List:General Discussion« Previous MessageNext Message »
From:Michael Stassen Date:June 1 2006 4:51pm
Subject:Re: Need help querying a database of polynomials
View as plain text  
Lew E. Lefton wrote:
 > Hi,
 >
 > I hope this is an appropriate place to ask this question, if you think
 > it is better suited for another list/forum, please let me know.
 >
 > I have a table that looks like this:
 >
 > mysql>  select polynomial_id, term_id from polynomial;
 > +---------------+---------+
 > | polynomial_id | term_id |
 > +---------------+---------+
 > |             1 |       1 |
 > |             1 |       2 |
 > |             1 |       3 |
 > |             1 |       4 |
 > |             2 |       1 |
 > |             2 |       2 |
 > |             2 |       3 |
 > |             2 |       4 |
 > |             2 |       5 |
 > |             3 |       1 |
 > |             3 |       2 |
 > |             3 |       3 |
 > |             3 |       5 |
 > +---------------+---------+
 >
 > which represents, say, three polynomials,
 >
 >   the first is a sum of 4 terms (term1 + term2 + term3 + term4),
 >   the second is a sum of 5 terms (term1 + term2 + term3 + term4 + term5),
 >   the third is a sum of 4 terms (term1 + term2 + term3 + term5),
 >   etc.
 >
 > I am storing the polynomials in this way because I may need to store
 > very large polynomials.  The table may grow to millions of rows before
 > I'm done, with potentially many of the same terms appearing in many
 > different polynomials.  Thus I have the terms stored in a separate
 > table. Also, this method of storage makes the table easily searched
 > (e.g. "find all polynomials which have term 2").
 >
 > If I have another polynomial, say the sum of terms 1,3,4, and 5, how can
 > I quickly search this database to see if it's already been stored?
 > Actually, I would eventually like to have a function (using appropriate
 > API) which, when given a list of terms, returns the polynomial_id
 > regardless of whether it is the result of a new insert or a successful
 > lookup.
 >
 > I tried variations of this
 >    SELECT DISTINCT polynomial_id FROM polynomial
 >     WHERE term_id in ('1','2','3','4')
 > but I get
 >
 > +---------------+
 > | polynomial_id |
 > +---------------+
 > |             1 |
 > |             2 |
 > |             3 |
 > +---------------+
 >
 > when I really just wanted '1'. I suspect some subquery magic (e.g.

• _Extracted data_:

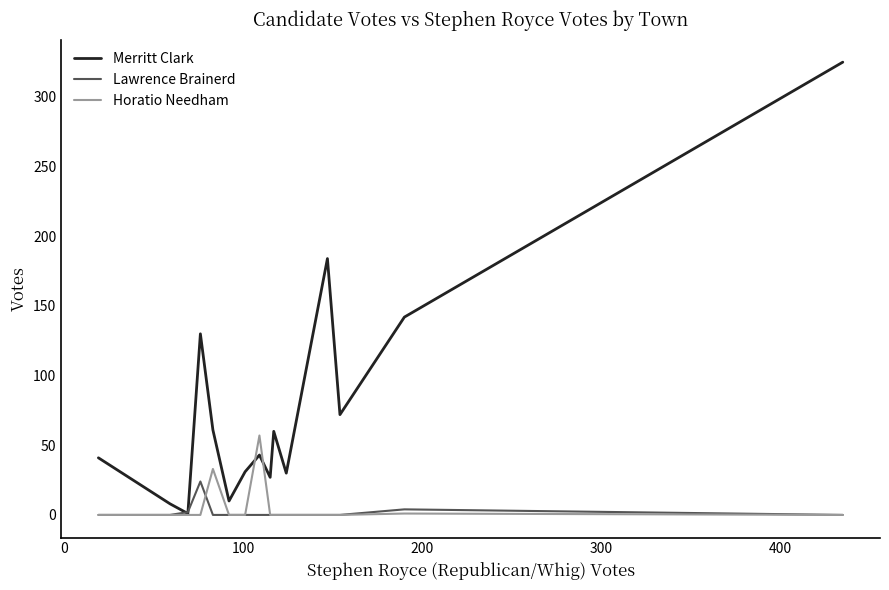

At how many categories does at least one series exceed 307?

1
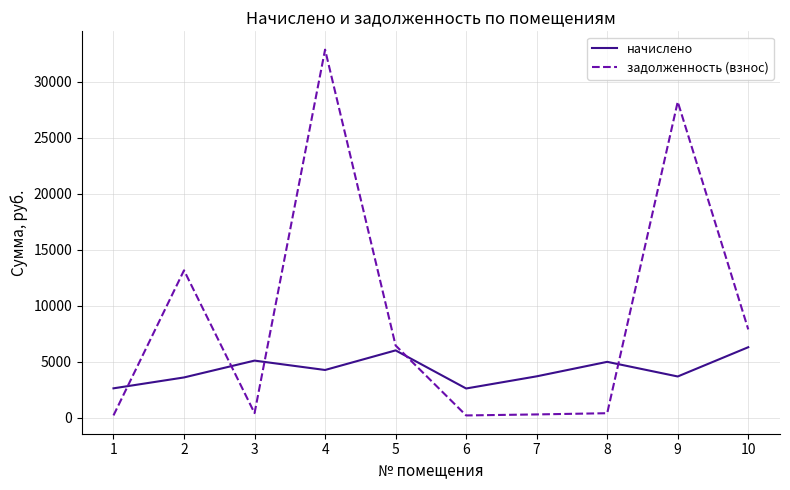

At which category is the sum across all series the highest?

4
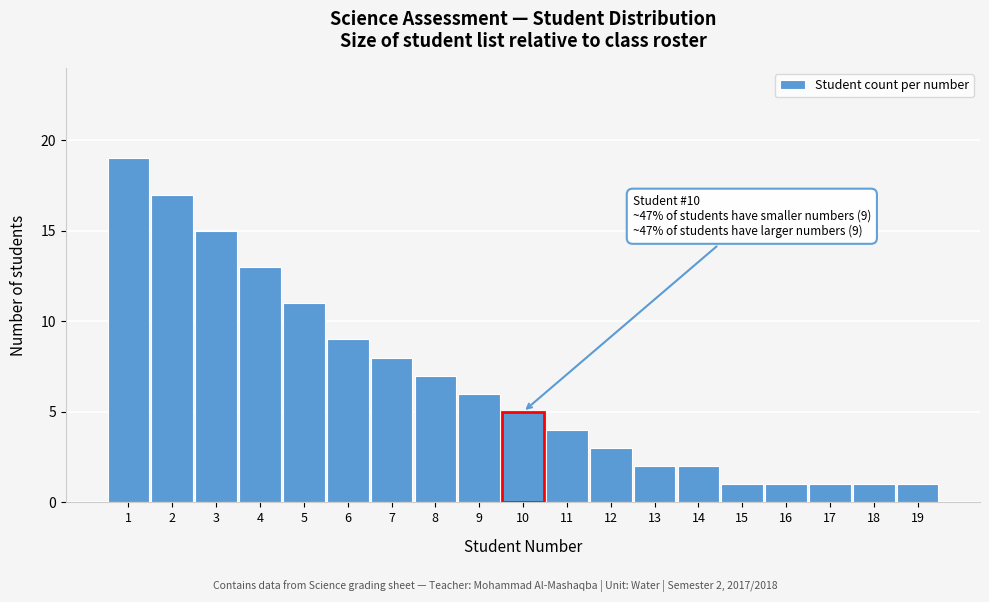

Reading left to right, list all the values displayed in this chart.

1=19	2=17	3=15	4=13	5=11	6=9	7=8	8=7	9=6	10=5	11=4	12=3	13=2	14=2	15=1	16=1	17=1	18=1	19=1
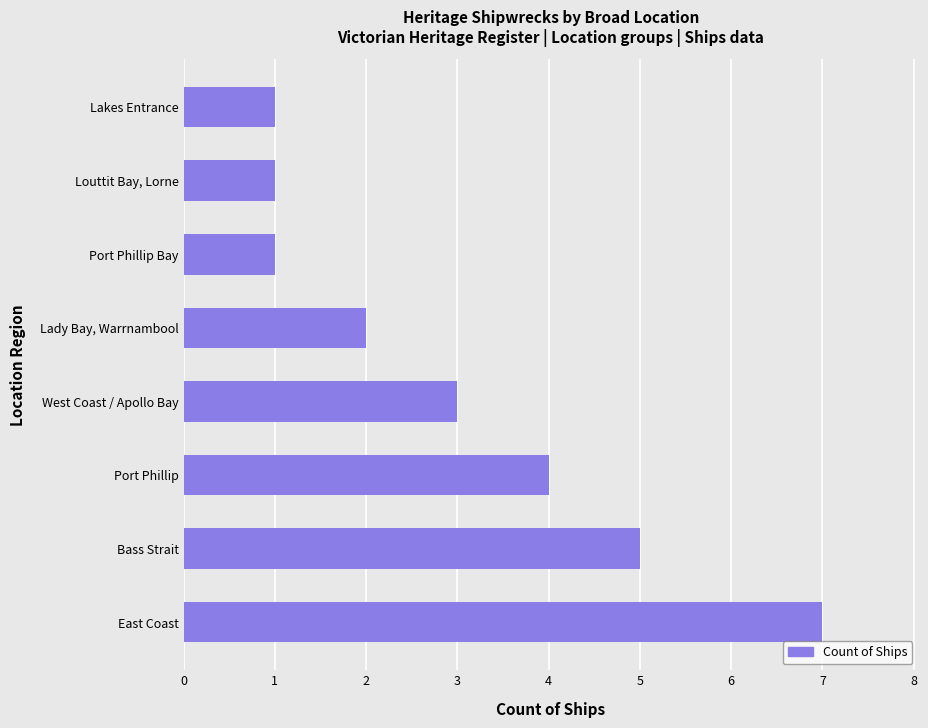

Approximately how many times larger is the value at Louttit Bay, Lorne compared to Lakes Entrance?

1.0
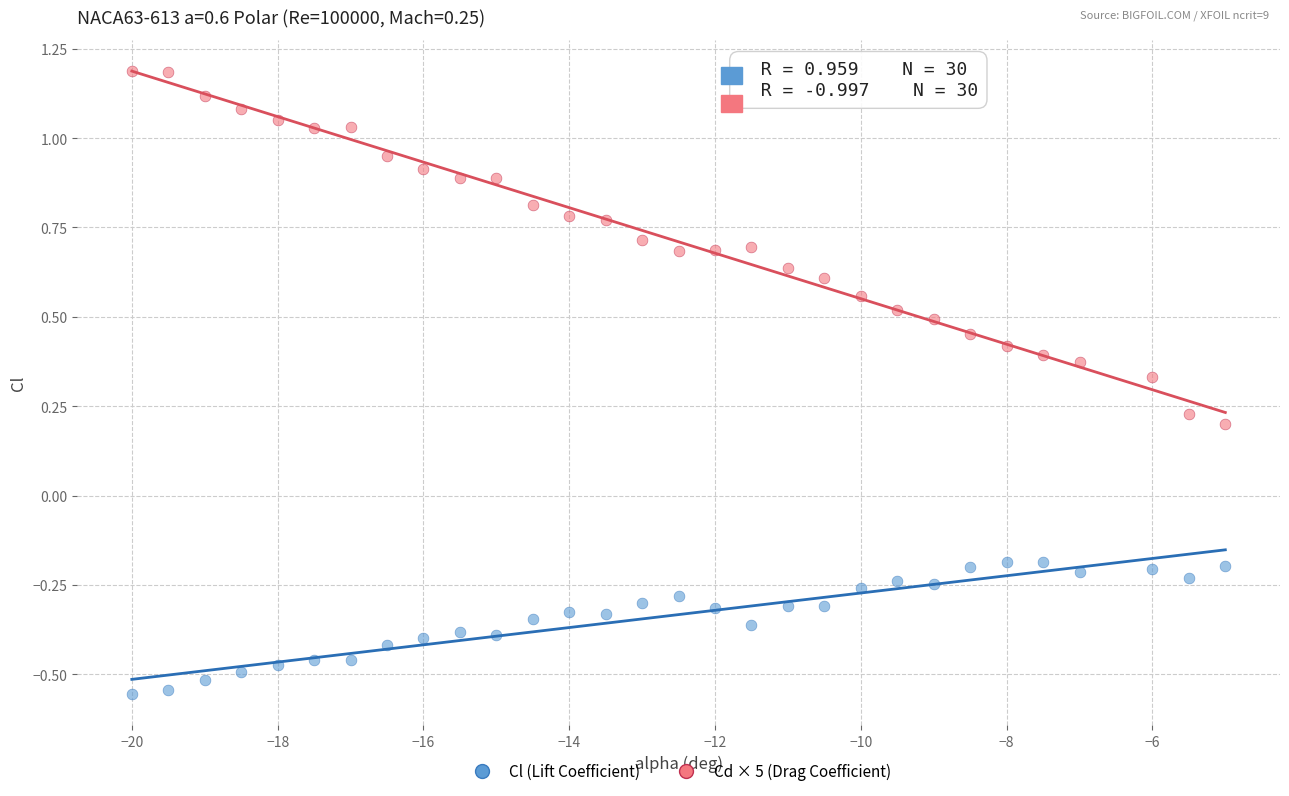

Across all data points, what is the range of X values (max minus min)?

15.0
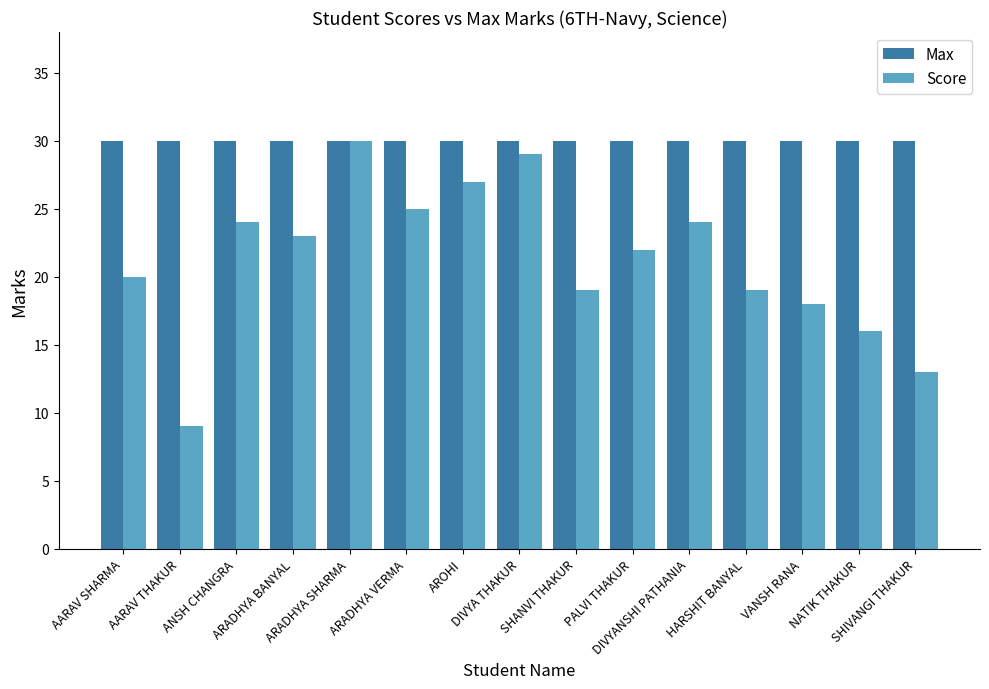

Between ARADHYA SHARMA and DIVYANSHI PATHANIA, which series saw the biggest shift?

Score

• _Problem set_:
a. In the mailing list message, which polynomial_id did the poster actually want the SELECT DISTINCT query to return?
b. Please rewrite the rows as a Markdown table with the columns Number and Text, starting at the line that contains "Reading left to" and ending at the last line of the rows. Skip blank lines and leave the pictures out.

• _Your written answers_:
a. Only '1'.

b.
| Number | Text |
|---|---|
| 1 | Reading left to right, list all the values displayed in this chart. |
| 2 | 1=19	2=17	3=15	4=13	5=11	6=9	7=8	8=7	9=6	10=5	11=4	12=3	13=2	14=2	15=1	16=1	17=1	18=1	19=1 |
| 3 | Approximately how many times larger is the value at Louttit Bay, Lorne compared to Lakes Entrance? |
| 4 | 1.0 |
| 5 | Across all data points, what is the range of X values (max minus min)? |
| 6 | 15.0 |
| 7 | Between ARADHYA SHARMA and DIVYANSHI PATHANIA, which series saw the biggest shift? |
| 8 | Score |